【姿勢】

子供の頃から「背筋を伸ばして姿勢を良くしろ」と言われてきた人も少なくないのではないでしょうか。
姿勢は上半身を支える上で重要な要素であり、腰痛との深い関係を持っているのです。
正しい姿勢を維持することは腰にどのような影響を与えているのか、姿勢について解説していきます。

姿勢と腰痛の関係

二足歩行を行なう人間の上半身は、腹筋と背筋と腰の三点によって支えられています。この支え方そのものが姿勢であり、身体全体の健康を左右する重要な要素なのです。 では、姿勢が悪い人が腰痛に悩まされていることにはどのような関係があるのでしょうか?

正しい姿勢とは?

姿勢を語る上で知っておかなければならないのが「正しい姿勢」です。正しい姿勢とは「頭から足まで一直線に伸びた柱が背中に通ったような立ち方」であるといえます。 この正しい姿勢を取ることは、腹筋と背筋の力の掛かり方が均一になる状態にすることであり、腰への負担が少ない状態になっているのです。

悪い姿勢とは

正しい姿勢が「背中に一本筋を通したような立ち方」であるとするなら、「悪い姿勢」とはどのような状態のことを言うのでしょうか。

猫背

一般的に言われる「猫背」は、悪い姿勢の代表格といえる姿勢です。猫背は、「背中が丸まっている」「頭が顎を突き出すようにした状態」「腹が前に出ている」などの条件を満たしたS字状の姿勢のことです。猫背になっていると、身体が小さく見えて頼りなく感じられるだけでなく、腰痛や肩こり・頭痛といった症状が慢性的に現れるようになるのです。

腹突き出し

お腹がせり出したように見える腹突き出しの姿勢は、「背中が丸まっていない猫背」と表現できる状態で太って見えるという欠点があります。腹突き出しの姿勢は、背筋に力が強く掛かっている状態のため腰痛の原因になりやすいという特徴があります。

胸突き出し

正しい姿勢を作るために「胸を張れ」とよく言われるものですが、胸の張りすぎは逆に悪い姿勢を作ってしまいます。胸突き出しの姿勢は、肩こりや頭痛を引き起こし慢性的な息苦しさの原因になります。

姿勢から来る腰痛の原理

姿勢が悪いことで腰痛が発生するのは、柱である腰が悪い姿勢によって傾いていることによるものです。

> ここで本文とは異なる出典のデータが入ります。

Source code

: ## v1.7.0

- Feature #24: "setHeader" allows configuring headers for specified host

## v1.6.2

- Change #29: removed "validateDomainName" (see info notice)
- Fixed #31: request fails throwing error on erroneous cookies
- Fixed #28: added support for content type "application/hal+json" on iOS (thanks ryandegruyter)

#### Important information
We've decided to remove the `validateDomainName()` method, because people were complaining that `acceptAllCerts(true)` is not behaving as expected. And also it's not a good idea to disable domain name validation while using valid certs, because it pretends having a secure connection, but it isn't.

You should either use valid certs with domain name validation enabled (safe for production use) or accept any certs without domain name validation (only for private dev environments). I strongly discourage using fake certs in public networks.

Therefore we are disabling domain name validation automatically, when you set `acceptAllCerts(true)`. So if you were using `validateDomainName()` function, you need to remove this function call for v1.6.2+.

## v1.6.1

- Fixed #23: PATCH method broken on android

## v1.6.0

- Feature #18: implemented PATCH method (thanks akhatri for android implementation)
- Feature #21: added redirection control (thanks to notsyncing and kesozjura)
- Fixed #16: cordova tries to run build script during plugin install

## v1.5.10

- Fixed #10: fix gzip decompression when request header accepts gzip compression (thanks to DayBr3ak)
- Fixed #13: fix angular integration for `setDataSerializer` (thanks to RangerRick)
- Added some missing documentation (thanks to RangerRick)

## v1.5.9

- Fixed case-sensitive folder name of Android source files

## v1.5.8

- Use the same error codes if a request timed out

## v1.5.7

水平な土台に垂直に立てられた柱は、力が掛かっても倒れにくいものです。しかし、少しでも傾いて立てられていると何かの拍子に倒れてしまいます。これと同じことが腰に起こっているため、姿勢の悪さで腰痛が発生しているのです。

姿勢矯正のポイント

姿勢の悪さからくる腰痛は、姿勢を矯正することで改善されます。正しい姿勢への矯正は、背中の肩甲骨とお尻を壁に合わせてそのまま数歩前進することから始まります。この時の姿勢が「正しい姿勢」そのものなのです。この姿勢を身体に覚えこませることが、姿勢矯正のポイントとなるのです。

筋肉の強化

姿勢を支えているのは、腹筋と背筋の力です。つまり、腹筋と背筋をバランス良く鍛えることで正しい姿勢を維持しやすくなるのです。腹筋と背筋はトレーニングが難しいということもあり敬遠する人が多いのですが、腹筋と背筋を意識して姿勢を作るだけでも充分に鍛えることが出来ます。